
    Structure building with molefacture
    VMD 1.8.7 incorporates many improvements aimed at increasing its structure building capabilities. VMD reads, stores, and writes angles, dihedrals, impropers, and cross-term maps, and adds new text commands for querying and setting these fields enabling the development of flexible structure building tools such as the new topotools plugin. The latest version of the molefacture plugin adds the ability for users to build and use custom fragments. The fragment libraries have also been expanded. The new version also includes an interface for antechamber, providing users with autotyping and semiempirical geometry optimizations for fast structure cleanup. Finally, a new graphical interface greatly simplifies the process of setting up free energy perturbation (FEP) calculations.

    Trajectory analysis with Timeline
    The latest version of the Timeline plugin provides an interface for viewing temporally changing per-residue attributes of a molecular structure. It can also display temporally changing attributes of a set of VMD selections, for example a set of all the salt-bridge pairs observed in a trajectory. The controls allow selection of the molecule used for the calculation. The graphical display of residues and timesteps can be scrolled and zoomed as necessary to see results for large structures and long trajectories.

------------------------

* PROBLEM TO WORK ON
Carry the overview of VMD 1.8.7 features forward from the end of its Timeline section. You can ignore the data.

Source data
------------------------

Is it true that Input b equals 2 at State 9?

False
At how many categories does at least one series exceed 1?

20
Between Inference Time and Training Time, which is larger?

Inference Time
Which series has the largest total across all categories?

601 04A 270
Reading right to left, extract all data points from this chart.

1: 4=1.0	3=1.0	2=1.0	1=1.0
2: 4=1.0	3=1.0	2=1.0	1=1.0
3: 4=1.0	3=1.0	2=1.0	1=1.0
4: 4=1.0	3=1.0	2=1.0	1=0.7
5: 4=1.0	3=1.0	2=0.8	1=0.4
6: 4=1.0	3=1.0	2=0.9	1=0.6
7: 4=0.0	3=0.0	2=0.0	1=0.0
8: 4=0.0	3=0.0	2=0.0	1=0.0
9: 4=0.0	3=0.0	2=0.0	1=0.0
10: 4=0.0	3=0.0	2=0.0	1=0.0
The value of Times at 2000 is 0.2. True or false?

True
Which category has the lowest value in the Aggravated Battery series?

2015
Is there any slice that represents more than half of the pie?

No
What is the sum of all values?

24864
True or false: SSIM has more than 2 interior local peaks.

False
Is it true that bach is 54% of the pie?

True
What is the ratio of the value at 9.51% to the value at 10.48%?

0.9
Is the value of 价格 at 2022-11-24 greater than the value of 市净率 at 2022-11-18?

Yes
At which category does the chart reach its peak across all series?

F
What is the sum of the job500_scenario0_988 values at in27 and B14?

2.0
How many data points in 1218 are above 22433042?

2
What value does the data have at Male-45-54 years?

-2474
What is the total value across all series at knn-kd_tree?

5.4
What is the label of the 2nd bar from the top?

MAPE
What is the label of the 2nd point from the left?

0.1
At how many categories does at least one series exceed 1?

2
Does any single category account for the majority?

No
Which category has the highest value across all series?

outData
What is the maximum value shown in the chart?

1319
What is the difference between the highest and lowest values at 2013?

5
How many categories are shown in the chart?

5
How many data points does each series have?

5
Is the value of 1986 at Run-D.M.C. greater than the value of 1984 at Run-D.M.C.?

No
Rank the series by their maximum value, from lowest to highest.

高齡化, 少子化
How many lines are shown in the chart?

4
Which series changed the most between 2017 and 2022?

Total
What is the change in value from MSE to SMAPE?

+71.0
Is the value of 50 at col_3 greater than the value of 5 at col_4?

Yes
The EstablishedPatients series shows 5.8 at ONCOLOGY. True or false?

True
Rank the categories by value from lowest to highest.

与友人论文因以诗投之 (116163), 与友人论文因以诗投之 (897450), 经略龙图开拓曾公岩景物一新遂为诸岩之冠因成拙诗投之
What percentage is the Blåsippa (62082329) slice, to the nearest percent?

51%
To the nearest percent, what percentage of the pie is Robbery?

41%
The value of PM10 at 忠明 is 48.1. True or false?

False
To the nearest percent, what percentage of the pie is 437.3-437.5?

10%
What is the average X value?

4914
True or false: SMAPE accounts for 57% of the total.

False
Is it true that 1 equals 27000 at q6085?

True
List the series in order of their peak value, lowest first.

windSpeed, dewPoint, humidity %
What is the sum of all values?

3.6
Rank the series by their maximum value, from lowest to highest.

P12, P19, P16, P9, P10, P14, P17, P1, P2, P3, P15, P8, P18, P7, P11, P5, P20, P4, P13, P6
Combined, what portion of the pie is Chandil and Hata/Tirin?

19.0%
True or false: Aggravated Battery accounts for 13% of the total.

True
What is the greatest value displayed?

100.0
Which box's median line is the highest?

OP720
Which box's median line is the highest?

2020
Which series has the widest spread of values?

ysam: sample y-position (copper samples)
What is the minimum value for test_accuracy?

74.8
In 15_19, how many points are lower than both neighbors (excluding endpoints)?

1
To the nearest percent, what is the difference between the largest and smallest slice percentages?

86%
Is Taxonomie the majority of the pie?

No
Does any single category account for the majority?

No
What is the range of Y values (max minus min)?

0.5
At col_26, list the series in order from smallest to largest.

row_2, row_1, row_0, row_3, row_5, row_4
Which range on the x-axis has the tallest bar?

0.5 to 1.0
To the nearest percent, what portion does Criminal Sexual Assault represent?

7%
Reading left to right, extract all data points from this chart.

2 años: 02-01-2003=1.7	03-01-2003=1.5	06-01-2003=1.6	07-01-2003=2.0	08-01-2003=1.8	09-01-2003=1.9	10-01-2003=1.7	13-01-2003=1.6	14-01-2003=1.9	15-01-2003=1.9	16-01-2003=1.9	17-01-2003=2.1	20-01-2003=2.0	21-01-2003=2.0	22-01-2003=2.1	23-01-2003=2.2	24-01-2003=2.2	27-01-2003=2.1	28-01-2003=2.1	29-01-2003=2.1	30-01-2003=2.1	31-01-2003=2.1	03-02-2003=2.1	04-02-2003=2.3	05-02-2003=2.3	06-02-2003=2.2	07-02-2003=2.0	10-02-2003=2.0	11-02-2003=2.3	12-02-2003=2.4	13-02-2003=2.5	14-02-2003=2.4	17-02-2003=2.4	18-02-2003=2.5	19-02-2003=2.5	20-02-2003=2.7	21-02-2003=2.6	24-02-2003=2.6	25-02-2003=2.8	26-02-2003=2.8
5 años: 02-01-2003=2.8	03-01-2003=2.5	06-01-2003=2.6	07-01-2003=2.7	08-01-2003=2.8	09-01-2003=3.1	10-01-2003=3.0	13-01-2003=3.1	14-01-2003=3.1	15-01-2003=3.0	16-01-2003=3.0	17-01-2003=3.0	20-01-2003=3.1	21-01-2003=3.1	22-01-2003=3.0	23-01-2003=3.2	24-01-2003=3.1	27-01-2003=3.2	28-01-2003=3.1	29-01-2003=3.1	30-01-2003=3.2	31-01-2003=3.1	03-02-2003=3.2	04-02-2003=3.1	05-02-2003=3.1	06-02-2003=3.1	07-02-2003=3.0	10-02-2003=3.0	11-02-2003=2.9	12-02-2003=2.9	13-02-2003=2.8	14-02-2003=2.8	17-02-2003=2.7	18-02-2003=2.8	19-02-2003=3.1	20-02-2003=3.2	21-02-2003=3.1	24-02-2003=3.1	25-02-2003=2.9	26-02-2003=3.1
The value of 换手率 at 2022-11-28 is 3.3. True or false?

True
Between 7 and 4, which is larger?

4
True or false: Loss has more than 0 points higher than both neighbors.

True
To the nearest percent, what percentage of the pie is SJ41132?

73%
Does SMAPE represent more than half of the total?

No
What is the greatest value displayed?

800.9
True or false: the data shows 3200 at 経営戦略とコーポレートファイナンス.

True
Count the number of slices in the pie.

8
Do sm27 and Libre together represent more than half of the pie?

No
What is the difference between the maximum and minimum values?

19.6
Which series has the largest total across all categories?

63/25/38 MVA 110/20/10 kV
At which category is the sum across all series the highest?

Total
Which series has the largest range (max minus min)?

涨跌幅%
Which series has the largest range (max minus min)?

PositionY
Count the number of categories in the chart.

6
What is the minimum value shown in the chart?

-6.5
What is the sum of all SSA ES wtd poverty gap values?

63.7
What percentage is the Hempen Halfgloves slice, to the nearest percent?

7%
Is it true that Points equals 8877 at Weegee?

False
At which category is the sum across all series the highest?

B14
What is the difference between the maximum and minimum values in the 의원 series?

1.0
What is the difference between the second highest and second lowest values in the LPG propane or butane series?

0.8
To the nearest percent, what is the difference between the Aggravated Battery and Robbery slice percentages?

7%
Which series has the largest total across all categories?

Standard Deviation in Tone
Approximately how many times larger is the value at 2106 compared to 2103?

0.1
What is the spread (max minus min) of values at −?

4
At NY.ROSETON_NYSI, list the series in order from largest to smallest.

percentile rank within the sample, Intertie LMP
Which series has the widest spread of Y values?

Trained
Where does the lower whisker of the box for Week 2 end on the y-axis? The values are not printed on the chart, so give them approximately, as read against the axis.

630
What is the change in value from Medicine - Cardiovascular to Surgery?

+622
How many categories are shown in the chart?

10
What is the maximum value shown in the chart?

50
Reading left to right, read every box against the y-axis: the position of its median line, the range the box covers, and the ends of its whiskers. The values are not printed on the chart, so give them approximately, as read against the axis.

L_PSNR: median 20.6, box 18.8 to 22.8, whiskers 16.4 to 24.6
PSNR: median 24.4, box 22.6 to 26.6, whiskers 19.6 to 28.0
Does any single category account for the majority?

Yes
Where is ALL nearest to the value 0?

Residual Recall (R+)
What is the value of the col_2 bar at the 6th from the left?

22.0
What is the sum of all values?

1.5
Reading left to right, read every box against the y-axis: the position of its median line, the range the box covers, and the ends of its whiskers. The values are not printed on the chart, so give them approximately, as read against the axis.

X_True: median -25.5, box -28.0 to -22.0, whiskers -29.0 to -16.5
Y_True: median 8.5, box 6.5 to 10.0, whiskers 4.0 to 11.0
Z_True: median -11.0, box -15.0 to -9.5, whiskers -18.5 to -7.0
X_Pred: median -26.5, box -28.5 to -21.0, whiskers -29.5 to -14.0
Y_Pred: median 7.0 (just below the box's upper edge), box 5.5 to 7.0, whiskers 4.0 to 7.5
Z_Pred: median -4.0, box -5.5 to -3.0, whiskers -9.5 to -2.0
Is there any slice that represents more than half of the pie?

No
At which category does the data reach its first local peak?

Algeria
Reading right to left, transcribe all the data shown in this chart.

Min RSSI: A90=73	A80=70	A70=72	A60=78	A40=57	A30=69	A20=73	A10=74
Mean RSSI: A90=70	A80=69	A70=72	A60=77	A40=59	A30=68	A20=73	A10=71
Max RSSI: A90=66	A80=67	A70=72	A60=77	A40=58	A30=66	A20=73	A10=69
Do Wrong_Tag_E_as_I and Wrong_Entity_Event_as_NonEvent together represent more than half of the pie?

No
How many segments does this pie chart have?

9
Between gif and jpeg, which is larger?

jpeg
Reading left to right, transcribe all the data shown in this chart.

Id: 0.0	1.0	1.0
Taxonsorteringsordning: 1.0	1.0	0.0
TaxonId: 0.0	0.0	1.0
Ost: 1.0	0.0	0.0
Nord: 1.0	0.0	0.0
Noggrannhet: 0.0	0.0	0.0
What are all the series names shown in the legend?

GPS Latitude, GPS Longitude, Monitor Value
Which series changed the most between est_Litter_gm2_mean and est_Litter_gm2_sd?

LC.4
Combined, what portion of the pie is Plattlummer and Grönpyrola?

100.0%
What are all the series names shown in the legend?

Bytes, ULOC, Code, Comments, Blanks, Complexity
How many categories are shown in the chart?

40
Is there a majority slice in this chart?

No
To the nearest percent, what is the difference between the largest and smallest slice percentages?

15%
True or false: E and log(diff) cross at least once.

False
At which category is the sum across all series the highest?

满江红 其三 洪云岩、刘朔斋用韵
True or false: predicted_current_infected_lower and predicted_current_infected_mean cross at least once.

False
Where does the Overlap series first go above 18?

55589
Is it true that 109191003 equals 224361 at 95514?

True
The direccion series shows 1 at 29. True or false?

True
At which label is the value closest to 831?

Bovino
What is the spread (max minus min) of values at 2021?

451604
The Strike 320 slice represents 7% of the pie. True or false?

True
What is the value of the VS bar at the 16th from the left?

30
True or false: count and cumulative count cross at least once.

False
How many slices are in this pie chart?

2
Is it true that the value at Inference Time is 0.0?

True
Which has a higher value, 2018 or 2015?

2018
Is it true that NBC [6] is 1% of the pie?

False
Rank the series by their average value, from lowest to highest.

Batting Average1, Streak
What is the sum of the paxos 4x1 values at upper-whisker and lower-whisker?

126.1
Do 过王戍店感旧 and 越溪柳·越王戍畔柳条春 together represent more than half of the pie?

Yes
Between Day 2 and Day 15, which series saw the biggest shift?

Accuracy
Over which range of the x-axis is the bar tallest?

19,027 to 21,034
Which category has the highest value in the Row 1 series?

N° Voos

------------------------

* FINAL ANSWER
    Symmetry Tool
    The new Symmetry Tool plugin provides an easy-to-use graphical interface to the new "measure symmetry" analysis command. It determines the symmetry pointgroup of a given selection and displays the symmetry elements (inversion center, mirror planes, rotation axes, rotary reflection axes). The underlying algorithm is fairly robust and can handle molecules whose coordinates deviate to a certain extent (controlled by the tolerance parameter) from the ideal symmetry. The closest match with the highest symmetry are returned.


    Ambient occlusion lighting with VMD and Tachyon
    VMD now incorporates built-in support for rendering of molecular scenes with ambient occlusion lighting using Tachyon. Ambient occlusion lighting can be used to create molecular renderings that visually highlight pockets, cavities, and crowded areas of structure, and generally look more "three dimensional". Ambient occlusion is far more effective at highlighting cavities and pockets than simpler techniques like depth cueing. VMD and Tachyon also support high dynamic range lighting (HDR) and high precision color image formats that can be selected with the use of the new "render format" text command.

    A newly updated tutorial is available, to guide users in experimenting with the use of Tachyon ambient occlusion lighting in their VMD renderings. Tachyon is compiled-into VMD and also supplied as a standalone program distributed with VMD. The included Tachyon ray tracer can be used to begin producing figures and movies using the advanced rendering features described above without installing any additional software.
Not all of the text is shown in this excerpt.